▶ **TASK DIRECTIONS**
Filter the data below, keeping only the lines that contain the string "aspx". Matching is case-sensitive.

▶ **Records in a dataset**
━━━━━━━━━━━━━━━━━━━━

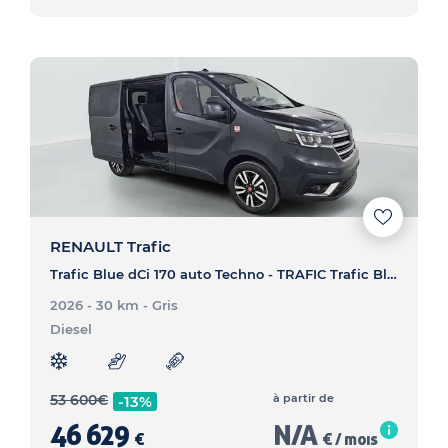
RENAULT Trafic
Trafic Blue dCi 170 auto Techno - TRAFIC Trafic Blue dCi 170 auto Techno
2026 - 30 km
- Gris
Diesel
53 600
€
à partir de
-13%
46 629
N/A
€
€ / mois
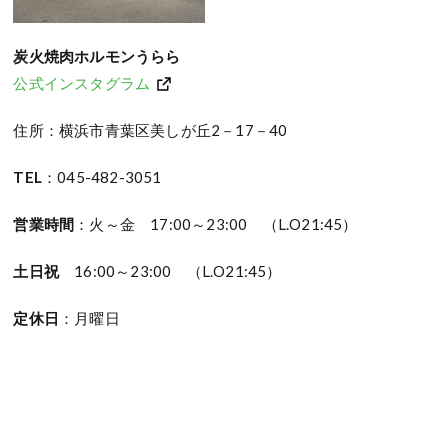
炭火焼肉ホルモンうらら
公式インスタグラム
住所：横浜市青葉区美しが丘2－17－40
TEL
：045-482-3051
営業時間
：火～金 17:00～23:00 （L.O21:45）
土日祝
16:00～23:00 （L.O21:45）
定休日
：月曜日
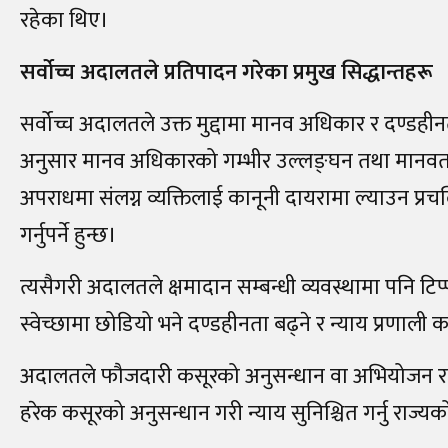
रहेका थिए।
सर्वोच्च अदालतले प्रतिपादन गरेका प्रमुख सिद्धान्तहरू
सर्वोच्च अदालतले उक्त मुद्दामा मानव अधिकार र दण्डहीन
अनुसार मानव अधिकारको गम्भीर उल्लङ्घन तथा मानवताविर
अपराधमा संलग्न व्यक्तिलाई कानूनी दायरामा ल्याउन प्रच
गर्नुपर्ने हुन्छ।
त्यसैगरी अदालतले क्षमादान सम्बन्धी व्यवस्थामा पनि टिप
स्वेच्छामा छोडियो भने दण्डहीनता बढ्ने र न्याय प्रणाली
अदालतले फौजदारी कसूरको अनुसन्धान वा अभियोजन राज्
हरेक कसूरको अनुसन्धान गरी न्याय सुनिश्चित गर्नु राज्यक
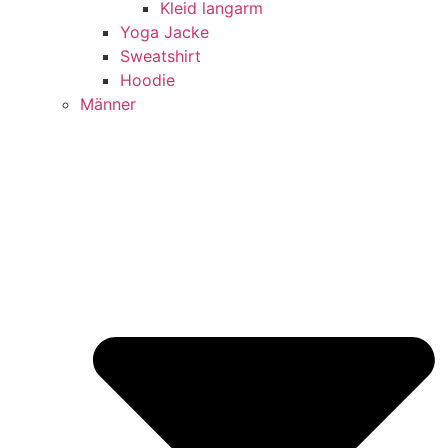
Kleid langarm
Yoga Jacke
Sweatshirt
Hoodie
Männer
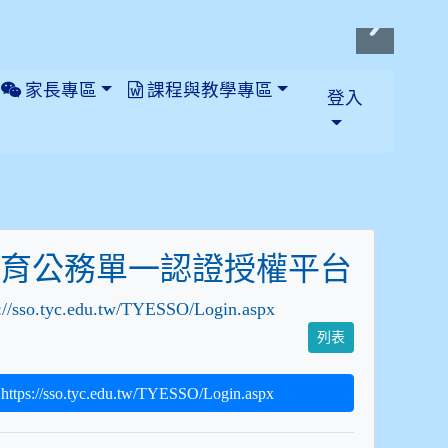
家長專區
課程與教學專區
登入
教育公務單一認證授權平台
s://sso.tyc.edu.tw/TYESSO/Login.aspx
列表
ps://sso.tyc.edu.tw/TYESSO/Login.aspx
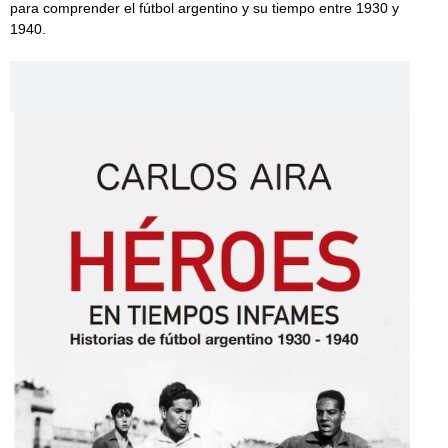
para comprender el fútbol argentino y su tiempo entre 1930 y
1940.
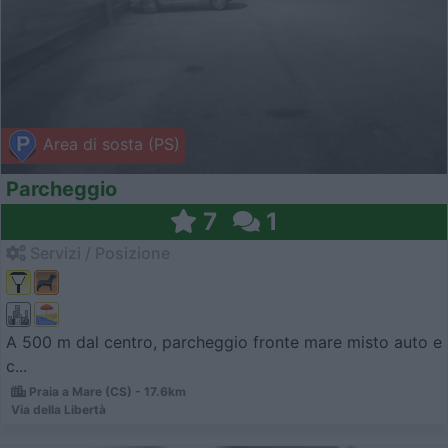
Area di sosta (PS)
Parcheggio
7
1
Servizi / Posizione
A 500 m dal centro, parcheggio fronte mare misto auto e
c...
Praia a Mare (CS) - 17.6km
Via della Libertà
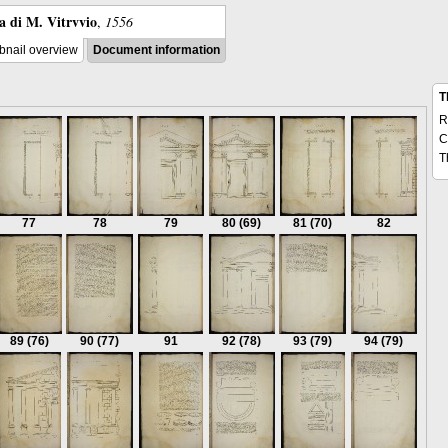
ra di M. Vitrvvio
,
1556
nail overview
Document information
T
R
C
T
77
78
79
80
(69)
81
(70)
82
89
(76)
90
(77)
91
92
(78)
93
(79)
94
(79)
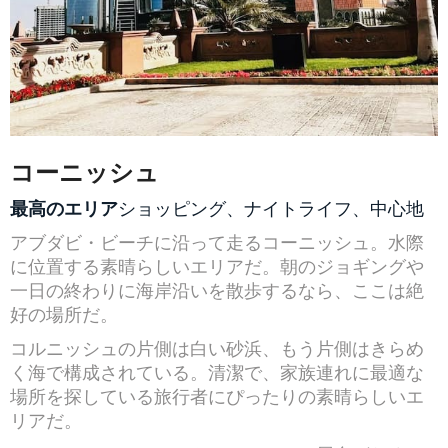
コーニッシュ
最高のエリア
ショッピング、ナイトライフ、中心地
アブダビ・ビーチに沿って走るコーニッシュ。水際
に位置する素晴らしいエリアだ。朝のジョギングや
一日の終わりに海岸沿いを散歩するなら、ここは絶
好の場所だ。
コルニッシュの片側は白い砂浜、もう片側はきらめ
く海で構成されている。清潔で、家族連れに最適な
場所を探している旅行者にぴったりの素晴らしいエ
リアだ。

━━━━━━━━━━━━━━━━━━━━

▶ **ANSWER TO THE EXERCISE**
s://sso.tyc.edu.tw/TYESSO/Login.aspx
ps://sso.tyc.edu.tw/TYESSO/Login.aspx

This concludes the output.